FASE ANAL
Temos medo do desconhecido, do abstrato, do gentil, do que subverte pelo gesto de carinho
Por Redação
em 21 de setembro de 2005
Quero engrossar o coro puxado por Gilberto Dimenstein, em artigo publicado Domingo passado.
Lamentavelmente, na maioria dos veículos de comunicação, a participação da prefeita numa sessão de psicodrama junto a candidatos a postos na Guarda Civil Metropolitana, só serviu para gerar trocadilhos e caçoadas que só provam a tese de que estamos realmente na pré-adolescencia enquanto grupo social.
É comum a quem participa desse tipo de estudo da natureza humana, se deparar com os novatos nos grupos, que , defrontados com os próprios medos e dramas existenciais, soltam risadas histéricas, nervosíssimas, numa atitude de defesa desesperada.
É típico também depois das sessões, ouvir nas rodas que se formam entre os menos preparados, comentários piosos sobre como esse tipo de teatrinho não serve para nada. Em geral os protagonistas destas rodinhas são os mesmos que algum tempo depois se derramam em pranto quando resolvem ( ou são impelidos pelo exercício) encarar os bichos que habitam os intestinos cerebrais , os quais até então não conseguiam eliminar, e que geravam as mais terríveis cólicas existenciais
A causa das chacotas, não é apenas a ignorância em estado bruto, como poderia parecer. É também, e em grande medida, a nossa dificuldade em lidar com o ser feminino , quando se livra da condição de submissão e subserviência na qual fazemos de tudo para mantê-lo.

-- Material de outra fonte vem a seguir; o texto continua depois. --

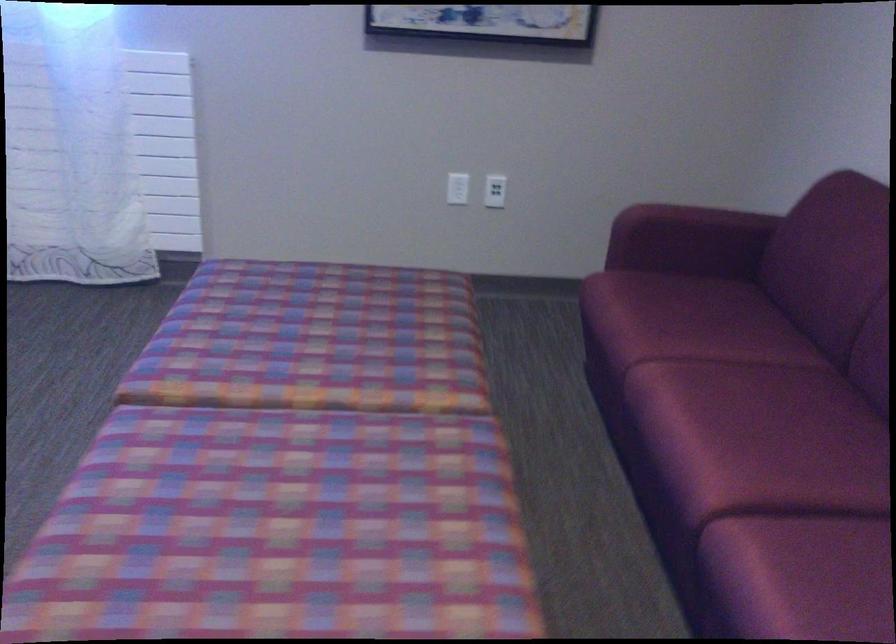
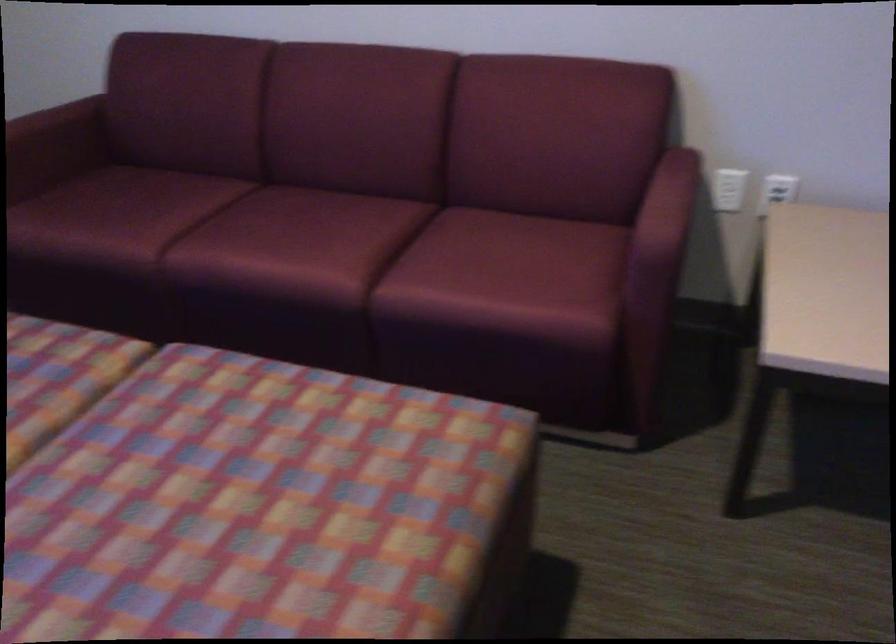
Find the pixel in the second image that matches point 695,245 in the first image.

(55, 147)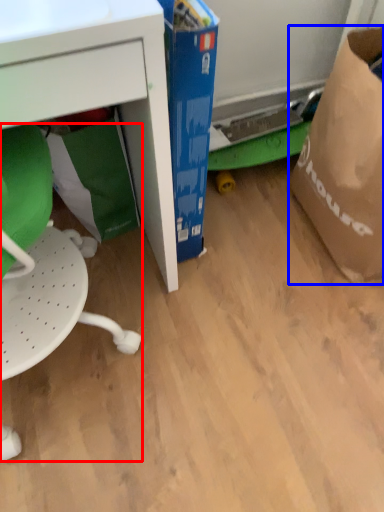
Question: Which point is closer to the camera, swivel chair (highlighted by a red box) or grocery bag (highlighted by a blue box)?

Choices:
 (A) swivel chair
 (B) grocery bag

Answer: (A)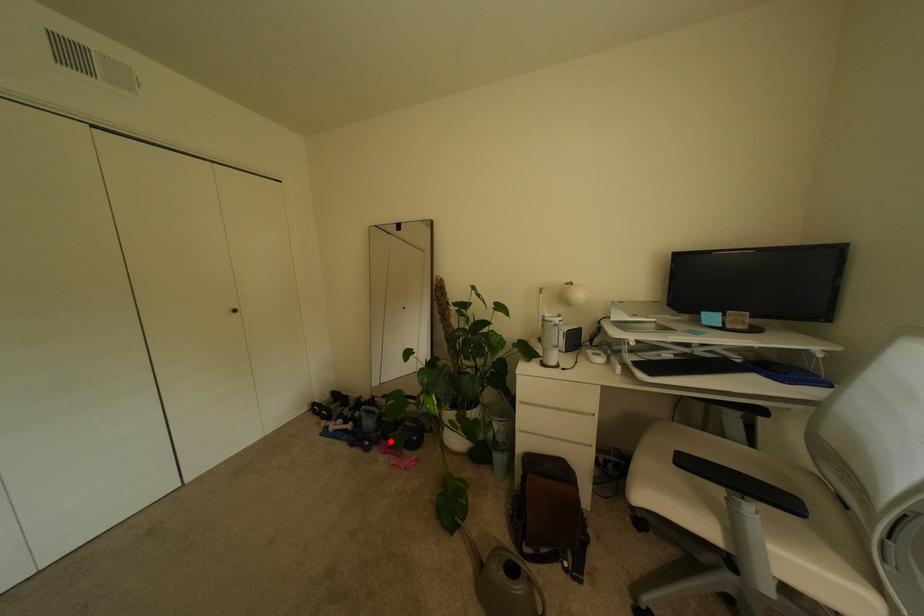
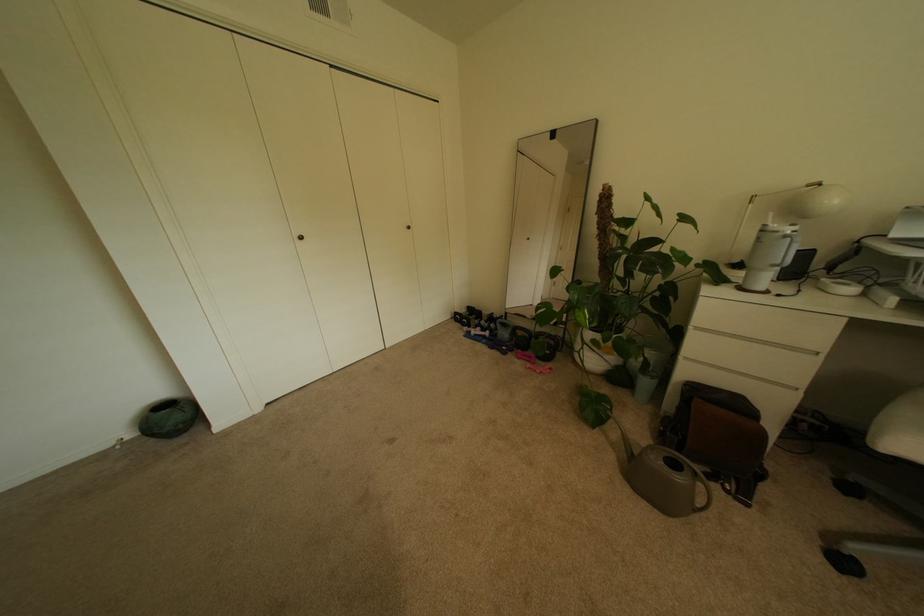
Where in the second image is the point corresponding to the highlighted location from the first image?

(524, 350)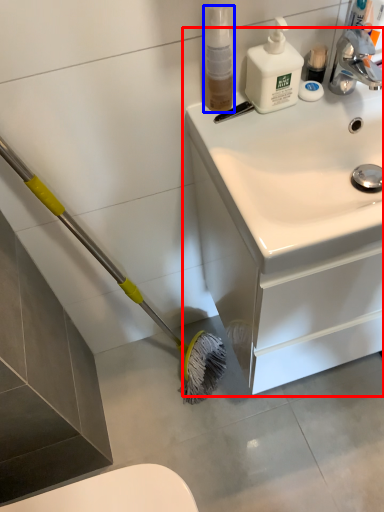
Question: Which of the following is the farthest to the observer, bathroom cabinet (highlighted by a red box) or cleaning product (highlighted by a blue box)?

Choices:
 (A) bathroom cabinet
 (B) cleaning product

Answer: (B)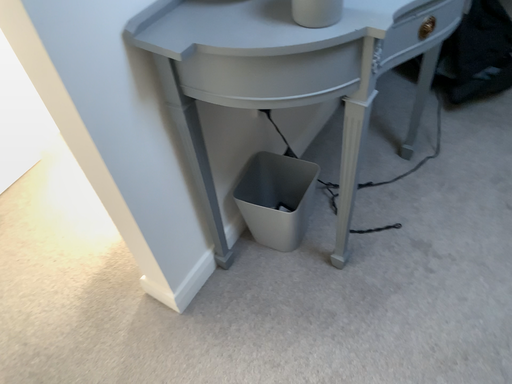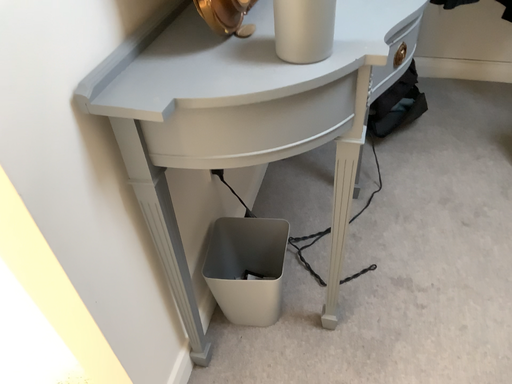
Question: Which way did the camera rotate in the video?

Choices:
 (A) rotated upward
 (B) rotated downward

Answer: (A)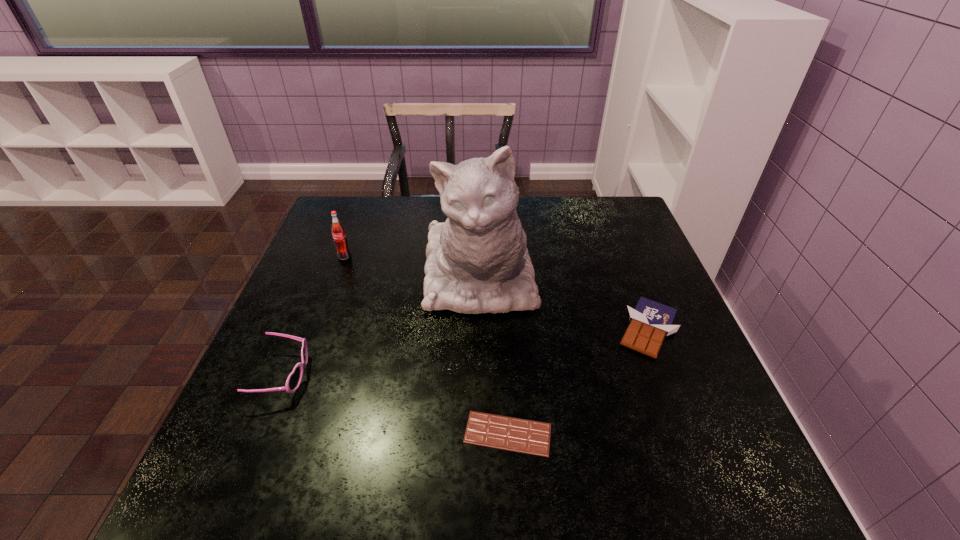
Locate an element on the screen. This screenshot has height=540, width=960. object that is the third nearest to the sunglasses is located at coordinates (525, 436).

The height and width of the screenshot is (540, 960). What are the coordinates of `the second closest object to the left chocolate bar` in the screenshot? It's located at (650, 321).

What are the coordinates of `vacant space that satisfies the following two spatial constraints: 1. on the front-facing side of the third tallest object; 2. on the back side of the left chocolate bar` in the screenshot? It's located at (260, 434).

Find the location of a particular element. vacant area that satisfies the following two spatial constraints: 1. on the label of the soda bottle; 2. on the front-facing side of the third shortest object is located at coordinates (300, 375).

Locate an element on the screen. The height and width of the screenshot is (540, 960). vacant area that satisfies the following two spatial constraints: 1. on the front-facing side of the tallest object; 2. on the left side of the right chocolate bar is located at coordinates (479, 329).

The height and width of the screenshot is (540, 960). What are the coordinates of `vacant area that satisfies the following two spatial constraints: 1. on the front-facing side of the tallest object; 2. on the right side of the left chocolate bar` in the screenshot? It's located at click(479, 434).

Temos medo do desconhecido, do abstrato, do gentil, do que subverte pelo gesto de carinho.
Gostamos ainda é de coronéis, delegados, padrastos,painhos, ‘figuras do macho que não se presta a essas esquisitices’.
Os pré -adolescentes precisam de limites impostos, de separações nítidas em castas, não gostam de ver pai fazendo função de mãe, de encenações, de arte que não presta prá nada, de patrão dando confiança e interagindo com empregados, precisam das bundas e das banheiras dos domingos na TV, gostam de funk ,das cachorras em trenzinho encochado. Estão na fase oral/anal.
Não querem nem saber de sutilezas, ou dessas ‘viadagens ‘ de teatrinho de psicodrama….
Pobres de nós
BUNDA-LARGA
Falando em pré-adolescencia, talvez nem este grau de maturidade tenhamos atingido no que se refere à prestação de serviços na área de tecnologia de comunicação e telefonia.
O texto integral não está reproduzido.